Denjef
Firstly I want to thank you again for everything you have shared.
I have done a huge amount of research collating hundreds of pages of MLC views/experiences/reflections (some I have posted on here) and where there are comforting similarities between some of them, there are so many things to learn by reading new experiences as people articulate their experiences in different ways.
But I do have some questions for you, if you don't mind?
You mention your awakening and I have read through your past posts and cannot find the details of this (forgive me if I have missed it)
But
What caused your awakening?
Was it sudden?
What did it feel like to you did you feel like your old self, did you feel threatened by it, did you feel more able to cope...etc?
and what did you start to do, what was your behaviour like in the days, weeks months following your awakening?
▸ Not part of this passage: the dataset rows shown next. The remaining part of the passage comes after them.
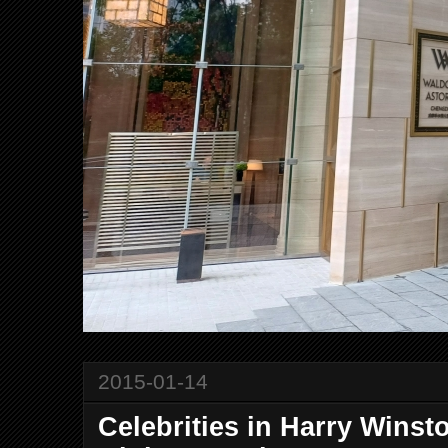
2015-01-14
Celebrities in Harry Wins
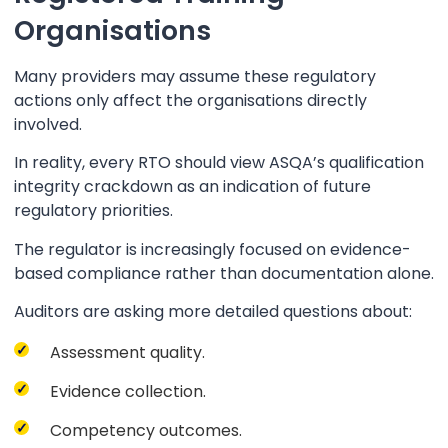
Organisations
Many providers may assume these regulatory
actions only affect the organisations directly
involved.
In reality, every RTO should view ASQA’s qualification
integrity crackdown as an indication of future
regulatory priorities.
The regulator is increasingly focused on evidence-
based compliance rather than documentation alone.
Auditors are asking more detailed questions about:
Assessment quality.
Evidence collection.
Competency outcomes.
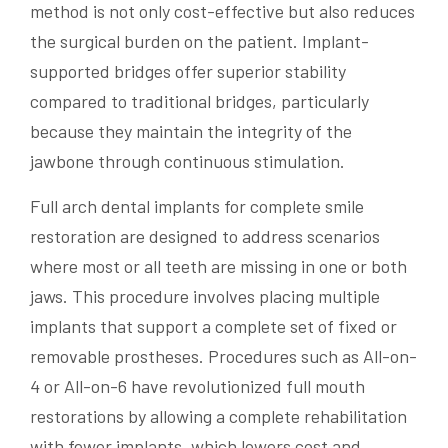
method is not only cost-effective but also reduces
the surgical burden on the patient. Implant-
supported bridges offer superior stability
compared to traditional bridges, particularly
because they maintain the integrity of the
jawbone through continuous stimulation.
Full arch dental implants for complete smile
restoration are designed to address scenarios
where most or all teeth are missing in one or both
jaws. This procedure involves placing multiple
implants that support a complete set of fixed or
removable prostheses. Procedures such as All-on-
4 or All-on-6 have revolutionized full mouth
restorations by allowing a complete rehabilitation
with fewer implants, which lowers cost and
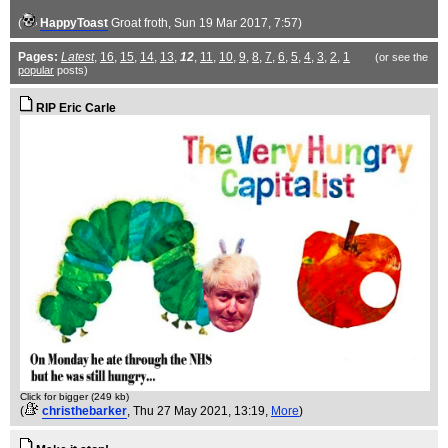
(
HappyToast
Groat froth
, Sun 19 Mar 2017, 7:57)
Pages:
Latest
,
16
,
15
,
14
,
13
,
12
,
11
,
10
,
9
,
8
,
7
,
6
,
5
,
4
,
3
,
2
,
1
(or see the
popular
posts)
RIP Eric Carle
Click for bigger (249 kb)
(
christhebarker
, Thu 27 May 2021, 13:19,
More
)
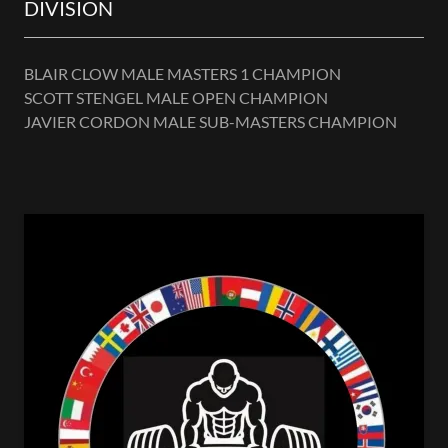
DIVISION
BLAIR CLOW MALE MASTERS 1 CHAMPION
SCOTT STENGEL MALE OPEN CHAMPION
JAVIER CORDON MALE SUB-MASTERS CHAMPION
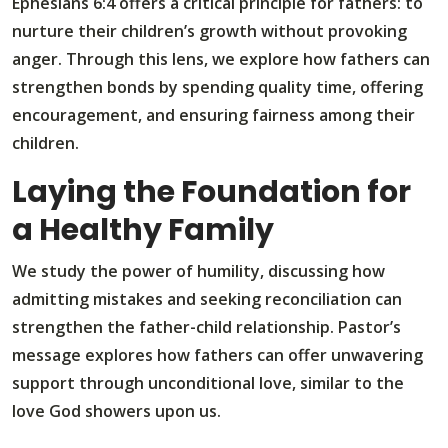
Ephesians 6:4 offers a critical principle for fathers: to
nurture their children’s growth without provoking
anger. Through this lens, we explore how fathers can
strengthen bonds by spending quality time, offering
encouragement, and ensuring fairness among their
children.
Laying the Foundation for
a Healthy Family
We study the power of humility, discussing how
admitting mistakes and seeking reconciliation can
strengthen the father-child relationship. Pastor’s
message explores how fathers can offer unwavering
support through unconditional love, similar to the
love God showers upon us.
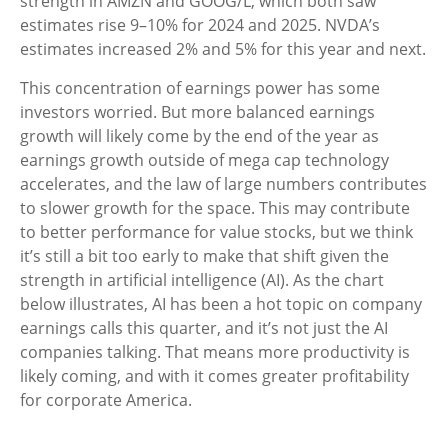
strength in AMZN and GOOG/L, which both saw
estimates rise 9–10% for 2024 and 2025. NVDA’s
estimates increased 2% and 5% for this year and next.
This concentration of earnings power has some
investors worried. But more balanced earnings
growth will likely come by the end of the year as
earnings growth outside of mega cap technology
accelerates, and the law of large numbers contributes
to slower growth for the space. This may contribute
to better performance for value stocks, but we think
it’s still a bit too early to make that shift given the
strength in artificial intelligence (AI). As the chart
below illustrates, AI has been a hot topic on company
earnings calls this quarter, and it’s not just the AI
companies talking. That means more productivity is
likely coming, and with it comes greater profitability
for corporate America.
Thanks again and I wish you and your H the very best xx
Well I thought I wrote about it, maybe I didn't. My awakening it was very sudden. I pretty much was a functioning zombie to be honest, feeling something but not really nothing. Makes no sense and that's just the point. Awareness of a total fu#$ up I was but powerless to really do anything to make changes. I would cry in bed honestly every night cursing god, friends, and family. I felt really alone and I didn't have the answers of why or what was causing these feelings. I had my opinions, it was my job, then it was my marriage, and then the kids. I searched internally for answers but never coming up with anything that made sense. I would push those feelings of needing answers to the side and self medicate. At first I tried what my doctors and counselor suggested, but it just was not getting any better. So I took matters in my own hands and I started to find my own way to cope.
That involved partying and OM. None of that crap for me lasted very long, as I just had some idealizations of how life should be. The euphoric feelings wore off on it's own. Nothing had changed, OM wanted something serious, I just couldn't put my finger on why I couldn't go further with the romance. I knew deep down what I felt was euphoric but it was not love. OM couldn't erase the feelings I felt for H, he couldn't erase the memories, he just was not my H. Meantime I am treating my H like dirt, but what I felt on the inside was totally different from how I treated him during that time.
My H stood without either of us knowing that was what he was doing for almost 3 years. I remember having a big breakdown or release of the feelings of emptiness in my room just crying and crying. While I am crying I am thinking about H, all the bad things I told myself and anybody who would listen were a deal breaker and why I was leaving him I couldn't recall anymore. I just couldn't think of a good reason to throw it all away. All of his kindness, all of his tears, his sadness, his pain just washed over me in my bedroom that night. For the first time in 3 years I thought about how I treated him, what he must have been feeling, how I was so cruel, thoughtless and mean to him. How I had betrayed him, belittled him. I felt so much guilt and remorse and I just kept crying asking god to help me help myself. I asked him to fix me, heal me, show me what is my purpose in life as I truly did not know.
I woke up the next day and I felt clear headed. I felt like everything is not perfect, but I felt for the first time I could cope. I started being nice to everyone. I was scared to say anything to my H so I just observed him, was nice and kind, but quiet. I did this for a few months scared of how to proceed, unsure if I can even fix what I had done or if he even wanted me back. I started re-inserting myself in family functions but still quiet not telling my H nothing as I wanted to see what he was doing. All the changes he had made were they real or fake. I yearned for him and it was very difficult to not tell him what I was thinking but I couldn't trust myself just yet. I kept going to counseling but I refused to take any medicine. I just kept meditating, talking to god at night, and journaling my feelings in a notebook I had bought.
My H at some point started being distant, but I had already had my awakening by then so it made me speed up my desire to let him know I was ready to be a wife and I would do what it took to save us. From my experience if my H had let me go a long time ago, and stop pressuring me, begging, and pleading and just let go I possibly would have experienced my awakening sooner than I did. The reason I believe this because I always had an awareness of what I was doing and that I still loved my H. I told him several times when he would plead to be with me that I would take him back one day. I knew what I was doing wouldn't last, nor did I want it to. Regardless I still felt a strong pull to do it anyway.
The awakening goes in stages, it is like waking up and realizing what you have done, I sat and pondered for quite some time on what to do next, I started doing the only thing I felt comfortable in doing at first was being a mom and being friendly to him, all my bad behavior stopped, and I told OM it was done. I worked on being H friend, and we were friends for 3 or 4 months before I was honest with him that I wanted to work on the marriage. Then I started putting my words into actions and trying to show him by being thoughtful and totally opposite of what I had been for 3 years. It was gradual but I felt rushed into stepping up. Maybe that is what I needed as I am not sure if he didn't start distancing himself if I would not be in the same limbo rut going back and forth on how to begin to fix things.